Catholicism and Democracy in the Age of John Paul II
Author(s)
Weigel, George
Abstract
That the Catholic Church and Pope John Paul II played a significant role in the Revolution of 1989 and the collapse of European communism is now recognized by scholars and statesmen alike. But how did this come to be? How did the Catholic Church, for so long identified with the politics of altar-and-throne alliances, become a defender of the democratic project in history? Did this transformation include a wrenching change in Catholic doctrine? Was it simply the response of a pragmatic and venerable institution to changing social conditions? Or was something else afoot? And as the twentieth century gave way to the twenty-first, how did the Church appraise the democratic project it had helped bring to what seemed, a decade ago, a moment of unalloyed triumph? These questions are not of abstract interest only. Crossing the threshold of the twenty-first century, the Catholic Church is the largest religious community on the planet, numbering some 1.1 billion adherents.

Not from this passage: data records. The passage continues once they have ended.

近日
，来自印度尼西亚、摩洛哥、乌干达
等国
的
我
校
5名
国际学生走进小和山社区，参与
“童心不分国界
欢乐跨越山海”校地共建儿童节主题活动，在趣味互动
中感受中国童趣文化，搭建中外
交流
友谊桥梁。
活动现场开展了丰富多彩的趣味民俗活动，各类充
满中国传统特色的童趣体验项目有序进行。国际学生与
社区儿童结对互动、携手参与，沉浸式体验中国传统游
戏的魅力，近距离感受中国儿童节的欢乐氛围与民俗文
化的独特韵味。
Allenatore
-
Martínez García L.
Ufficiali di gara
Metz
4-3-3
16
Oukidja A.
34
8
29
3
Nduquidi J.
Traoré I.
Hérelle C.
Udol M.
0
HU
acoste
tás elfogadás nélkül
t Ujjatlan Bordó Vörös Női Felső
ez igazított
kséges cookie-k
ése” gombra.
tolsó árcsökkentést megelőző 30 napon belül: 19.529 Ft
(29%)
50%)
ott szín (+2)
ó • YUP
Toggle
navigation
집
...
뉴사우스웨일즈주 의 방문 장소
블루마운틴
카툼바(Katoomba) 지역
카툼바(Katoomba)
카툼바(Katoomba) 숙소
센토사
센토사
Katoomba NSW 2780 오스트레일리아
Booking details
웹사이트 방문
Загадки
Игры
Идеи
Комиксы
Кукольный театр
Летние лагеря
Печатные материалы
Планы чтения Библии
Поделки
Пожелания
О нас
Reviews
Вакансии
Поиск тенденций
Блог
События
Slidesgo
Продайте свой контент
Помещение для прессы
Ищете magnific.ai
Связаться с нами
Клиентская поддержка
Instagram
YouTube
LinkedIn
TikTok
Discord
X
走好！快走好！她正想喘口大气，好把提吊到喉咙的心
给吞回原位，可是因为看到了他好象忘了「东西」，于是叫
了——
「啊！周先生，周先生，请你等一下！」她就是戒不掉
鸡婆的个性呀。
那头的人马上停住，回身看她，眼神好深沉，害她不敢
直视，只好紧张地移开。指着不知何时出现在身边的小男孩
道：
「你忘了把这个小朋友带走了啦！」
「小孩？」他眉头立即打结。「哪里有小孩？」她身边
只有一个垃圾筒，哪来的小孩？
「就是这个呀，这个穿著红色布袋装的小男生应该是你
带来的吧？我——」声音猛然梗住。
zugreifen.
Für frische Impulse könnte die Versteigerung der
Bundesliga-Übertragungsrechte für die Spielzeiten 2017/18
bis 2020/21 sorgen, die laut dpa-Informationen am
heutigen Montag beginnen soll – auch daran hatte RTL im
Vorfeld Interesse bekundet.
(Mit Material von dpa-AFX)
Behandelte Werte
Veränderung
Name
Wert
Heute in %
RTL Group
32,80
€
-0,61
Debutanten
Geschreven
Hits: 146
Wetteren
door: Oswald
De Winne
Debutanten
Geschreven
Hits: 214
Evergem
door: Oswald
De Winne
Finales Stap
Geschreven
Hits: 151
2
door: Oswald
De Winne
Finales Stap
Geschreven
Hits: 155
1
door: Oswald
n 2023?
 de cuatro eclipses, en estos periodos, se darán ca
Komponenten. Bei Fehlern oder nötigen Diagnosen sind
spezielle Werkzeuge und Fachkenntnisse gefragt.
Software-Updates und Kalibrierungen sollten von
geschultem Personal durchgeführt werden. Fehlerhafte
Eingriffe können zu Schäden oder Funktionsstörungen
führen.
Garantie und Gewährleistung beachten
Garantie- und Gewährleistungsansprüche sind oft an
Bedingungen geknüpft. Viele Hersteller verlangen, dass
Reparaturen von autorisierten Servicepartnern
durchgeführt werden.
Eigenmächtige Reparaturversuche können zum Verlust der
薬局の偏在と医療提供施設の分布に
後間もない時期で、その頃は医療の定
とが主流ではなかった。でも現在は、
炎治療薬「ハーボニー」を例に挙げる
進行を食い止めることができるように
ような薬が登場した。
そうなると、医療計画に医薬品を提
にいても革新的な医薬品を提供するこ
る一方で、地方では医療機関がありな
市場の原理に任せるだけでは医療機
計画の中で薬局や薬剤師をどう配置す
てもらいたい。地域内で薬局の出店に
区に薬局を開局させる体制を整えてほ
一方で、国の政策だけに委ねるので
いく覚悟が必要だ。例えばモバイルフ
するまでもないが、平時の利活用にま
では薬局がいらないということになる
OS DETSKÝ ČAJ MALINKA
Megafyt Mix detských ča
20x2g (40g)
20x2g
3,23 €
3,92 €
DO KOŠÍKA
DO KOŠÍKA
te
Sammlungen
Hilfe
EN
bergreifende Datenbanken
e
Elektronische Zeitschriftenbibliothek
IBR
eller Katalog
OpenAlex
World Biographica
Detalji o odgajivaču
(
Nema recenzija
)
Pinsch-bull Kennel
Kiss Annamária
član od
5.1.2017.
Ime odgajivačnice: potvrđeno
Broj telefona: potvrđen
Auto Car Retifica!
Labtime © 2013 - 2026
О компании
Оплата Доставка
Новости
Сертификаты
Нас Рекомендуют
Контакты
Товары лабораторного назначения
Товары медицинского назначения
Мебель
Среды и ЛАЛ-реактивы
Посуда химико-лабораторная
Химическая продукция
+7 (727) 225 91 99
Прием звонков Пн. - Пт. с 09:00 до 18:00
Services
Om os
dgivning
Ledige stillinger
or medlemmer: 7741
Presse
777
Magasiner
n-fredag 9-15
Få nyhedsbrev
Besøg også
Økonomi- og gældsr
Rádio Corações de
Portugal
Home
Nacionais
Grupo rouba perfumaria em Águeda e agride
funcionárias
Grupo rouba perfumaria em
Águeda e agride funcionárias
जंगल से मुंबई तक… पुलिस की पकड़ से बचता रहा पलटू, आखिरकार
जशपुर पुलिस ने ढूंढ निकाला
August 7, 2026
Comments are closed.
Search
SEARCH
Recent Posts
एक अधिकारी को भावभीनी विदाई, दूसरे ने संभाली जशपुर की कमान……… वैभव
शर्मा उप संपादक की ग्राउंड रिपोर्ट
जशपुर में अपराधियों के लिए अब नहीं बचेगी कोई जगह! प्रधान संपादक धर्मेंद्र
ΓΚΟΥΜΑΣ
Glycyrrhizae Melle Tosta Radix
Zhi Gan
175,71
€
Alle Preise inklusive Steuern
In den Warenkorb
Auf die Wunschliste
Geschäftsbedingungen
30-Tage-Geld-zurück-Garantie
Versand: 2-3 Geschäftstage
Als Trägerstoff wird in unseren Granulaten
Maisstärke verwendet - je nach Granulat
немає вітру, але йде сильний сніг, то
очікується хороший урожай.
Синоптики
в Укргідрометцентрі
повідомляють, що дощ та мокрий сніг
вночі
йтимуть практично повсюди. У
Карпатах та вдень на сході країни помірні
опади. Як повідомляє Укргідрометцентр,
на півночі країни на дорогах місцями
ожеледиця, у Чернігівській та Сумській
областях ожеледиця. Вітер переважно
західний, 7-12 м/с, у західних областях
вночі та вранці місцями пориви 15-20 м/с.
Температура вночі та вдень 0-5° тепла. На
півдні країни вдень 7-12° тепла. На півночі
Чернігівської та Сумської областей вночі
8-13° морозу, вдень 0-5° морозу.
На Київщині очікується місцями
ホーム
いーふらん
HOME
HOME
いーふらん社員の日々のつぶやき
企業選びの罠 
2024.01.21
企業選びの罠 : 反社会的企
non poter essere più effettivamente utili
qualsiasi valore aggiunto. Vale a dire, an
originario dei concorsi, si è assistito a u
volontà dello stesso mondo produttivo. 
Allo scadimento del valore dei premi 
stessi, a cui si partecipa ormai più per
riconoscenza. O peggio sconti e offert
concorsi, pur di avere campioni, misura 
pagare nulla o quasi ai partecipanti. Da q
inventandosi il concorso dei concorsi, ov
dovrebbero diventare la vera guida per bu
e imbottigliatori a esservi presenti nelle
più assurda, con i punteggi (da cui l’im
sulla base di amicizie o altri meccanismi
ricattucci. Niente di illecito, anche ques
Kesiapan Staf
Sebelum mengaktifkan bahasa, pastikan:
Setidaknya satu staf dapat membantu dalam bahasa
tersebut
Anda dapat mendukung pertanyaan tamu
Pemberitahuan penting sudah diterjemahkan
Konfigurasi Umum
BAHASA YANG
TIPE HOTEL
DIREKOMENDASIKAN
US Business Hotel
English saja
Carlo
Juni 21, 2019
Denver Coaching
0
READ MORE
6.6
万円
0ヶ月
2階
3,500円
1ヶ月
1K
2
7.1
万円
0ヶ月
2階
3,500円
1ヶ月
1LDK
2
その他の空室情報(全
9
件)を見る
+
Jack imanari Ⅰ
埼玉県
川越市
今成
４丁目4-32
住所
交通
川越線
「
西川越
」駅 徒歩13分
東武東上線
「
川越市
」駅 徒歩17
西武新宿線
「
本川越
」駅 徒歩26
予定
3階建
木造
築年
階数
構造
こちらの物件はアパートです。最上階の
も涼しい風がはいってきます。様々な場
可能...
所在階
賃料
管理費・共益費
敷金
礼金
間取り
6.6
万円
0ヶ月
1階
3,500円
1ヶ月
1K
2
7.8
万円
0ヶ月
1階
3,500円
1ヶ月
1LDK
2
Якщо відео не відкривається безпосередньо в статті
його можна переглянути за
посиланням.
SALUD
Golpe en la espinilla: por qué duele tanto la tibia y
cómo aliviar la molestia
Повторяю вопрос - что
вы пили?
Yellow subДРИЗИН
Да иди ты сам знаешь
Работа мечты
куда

The demographic center of world Catholicism is in Latin America, which is struggling, with varying degrees of success, to secure the democratic and market transitions of the 1980s. Poland, the most intensely Catholic country on earth, was the spear-point for the crack-up of the external Soviet empire and is the largest new democracy in east central Europe. Asia’s only majority-Christian country, the Philippines, is enjoying another chance at democracy, in part because of the Catholic Church’s role in the 1986 overthrow of the Marcos dictatorship. Catholics are 25 percent of the population of the United States, the lead society among world democracies. These demographic factors alone suggest that the Church’s engagement with the democratic project will have a lot to do with the politics of democracy in the twenty-first century.